Is Sycamore barking up the wrong tree?

Private equity investors and competitors are either scratching their heads at Sycamore’s purchase of brick-and-mortar retailer Staples or see its founder Stefan Kaluzny as a 'brilliant inventive contrarian'.

The largest buyout so far this year, Sycamore's $6.9 billion take-private transaction of office supply retailer Staples, put the retail- and consumer-focused firm on the private equity map.

“It's a huge deal in a space that is obviously experiencing a paradigm shift,” said one fund of funds that is not an investor with Sycamore. “I don't get it.”

“He's a brilliant, inventive contrarian investor who's been terrifically successful,” said the founder of a New York-based consumer-focused firm, of his Sycamore counterpart Stefan Kaluzny.

Kaluzny founded the New York-based firm in 2011 after leaving Golden Gate Capital, which focuses on several verticals including technology, industrials, financial services and retail and consumer.
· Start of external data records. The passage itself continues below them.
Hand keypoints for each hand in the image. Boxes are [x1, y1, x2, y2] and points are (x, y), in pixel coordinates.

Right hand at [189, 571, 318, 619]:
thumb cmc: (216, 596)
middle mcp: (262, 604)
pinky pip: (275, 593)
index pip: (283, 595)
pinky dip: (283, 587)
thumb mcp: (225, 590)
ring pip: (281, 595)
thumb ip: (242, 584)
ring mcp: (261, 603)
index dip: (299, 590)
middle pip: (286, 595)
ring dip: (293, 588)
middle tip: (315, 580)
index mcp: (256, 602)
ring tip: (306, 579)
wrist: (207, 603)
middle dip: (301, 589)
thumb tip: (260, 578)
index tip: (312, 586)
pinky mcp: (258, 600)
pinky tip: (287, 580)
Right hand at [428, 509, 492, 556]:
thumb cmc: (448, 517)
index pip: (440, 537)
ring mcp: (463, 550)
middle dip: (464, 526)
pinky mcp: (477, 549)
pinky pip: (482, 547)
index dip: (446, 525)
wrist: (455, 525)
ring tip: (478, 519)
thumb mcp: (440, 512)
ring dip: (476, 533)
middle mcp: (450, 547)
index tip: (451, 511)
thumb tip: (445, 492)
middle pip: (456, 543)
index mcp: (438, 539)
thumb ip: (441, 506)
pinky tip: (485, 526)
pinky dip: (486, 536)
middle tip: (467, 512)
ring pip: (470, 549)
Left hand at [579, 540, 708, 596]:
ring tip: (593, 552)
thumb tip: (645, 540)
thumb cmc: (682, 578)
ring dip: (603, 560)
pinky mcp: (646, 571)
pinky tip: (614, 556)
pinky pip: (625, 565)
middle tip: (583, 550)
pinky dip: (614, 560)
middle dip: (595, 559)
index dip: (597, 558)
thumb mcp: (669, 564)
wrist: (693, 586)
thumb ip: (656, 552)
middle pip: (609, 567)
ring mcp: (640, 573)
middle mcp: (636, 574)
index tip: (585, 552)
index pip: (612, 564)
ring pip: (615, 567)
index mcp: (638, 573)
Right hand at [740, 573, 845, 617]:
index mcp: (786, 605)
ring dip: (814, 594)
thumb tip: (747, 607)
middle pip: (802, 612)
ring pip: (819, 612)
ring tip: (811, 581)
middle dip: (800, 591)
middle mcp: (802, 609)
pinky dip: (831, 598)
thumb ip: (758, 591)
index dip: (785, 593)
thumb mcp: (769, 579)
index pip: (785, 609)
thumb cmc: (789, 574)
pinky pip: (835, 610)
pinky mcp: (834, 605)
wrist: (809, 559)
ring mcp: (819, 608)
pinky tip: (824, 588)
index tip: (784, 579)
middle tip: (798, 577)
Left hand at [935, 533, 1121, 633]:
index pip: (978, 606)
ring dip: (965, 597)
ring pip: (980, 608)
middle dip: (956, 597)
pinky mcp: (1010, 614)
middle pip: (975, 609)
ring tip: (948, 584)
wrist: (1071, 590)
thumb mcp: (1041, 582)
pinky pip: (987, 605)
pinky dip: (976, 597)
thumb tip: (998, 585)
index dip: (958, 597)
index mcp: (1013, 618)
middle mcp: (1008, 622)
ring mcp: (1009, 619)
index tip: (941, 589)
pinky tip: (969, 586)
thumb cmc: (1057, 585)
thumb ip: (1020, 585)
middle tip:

His first fund, Sycamore Partners, quickly closed on $1 billion ahead of its $750 million target. Sycamore Partners II closed on $2.5 billion in 2014.

Investors in the firm include Regents of the University of California, Allstate Investments, Virginia Retirement System, Lockheed Martin Pension Plan, and West Virginia Investment Management Board, according to a placement agent source familiar with the firm. The bulk of public pension plan money is in Fund II.

Fund I has performed very well for investors. As of 31 December, it had generated a 57.6 percent net internal rate of return and a 4x investment multiple, according to data from the Regents of the University of California. It is too early to tell how Fund II is performing.

Another fund of funds manager who did due diligence on Sycamore's first fund, but did not invest, said that “those numbers are mind-boggling”.

He added that the reason for passing was that Sycamore felt like a one-man band, with Kaluzny, who brought several other former investment professionals with him from San Francisco-based Golden Gate, running the show. For example, Peter Morrow, now managing director at Sycamore, came along with Kaluzny in 2011 after spending nearly a decade at Golden Gate.

“He's brash and doesn't lack confidence,” the fund of funds manager said. “They're pretty aggressive and this is in character with what they do,” he added regarding the Staples deal. “Stefan is an impressive guy but they're clearly a one-man band.”

At the same time, other people interviewed for this story noted that Sycamore is secretive, so it is difficult to paint a clear picture. The firm declined to comment.

Sycamore plans to split Staples into three components: US retail, Canadian retail and corporate-supply units, according to the Wall Street Journal.

This is the strategy it employed with retail conglomerate Jones Group, which it bought for $2.2 billion in 2014, and broke into pieces to be sold separately. According to Sycamore's website, the firm has 16 portfolio companies, including four already exited.

The chief executive of another private equity firm focused on the consumer sector said that Sycamore has made and continues to make a “massive bet on the brick-and-mortar retail sector, which, at best, might currently be characterised as counter-intuitive.”

He added, “Good leadership, good firm, but questions remain as to whether their investment strategy will play out with all of the transition in retail at the moment.”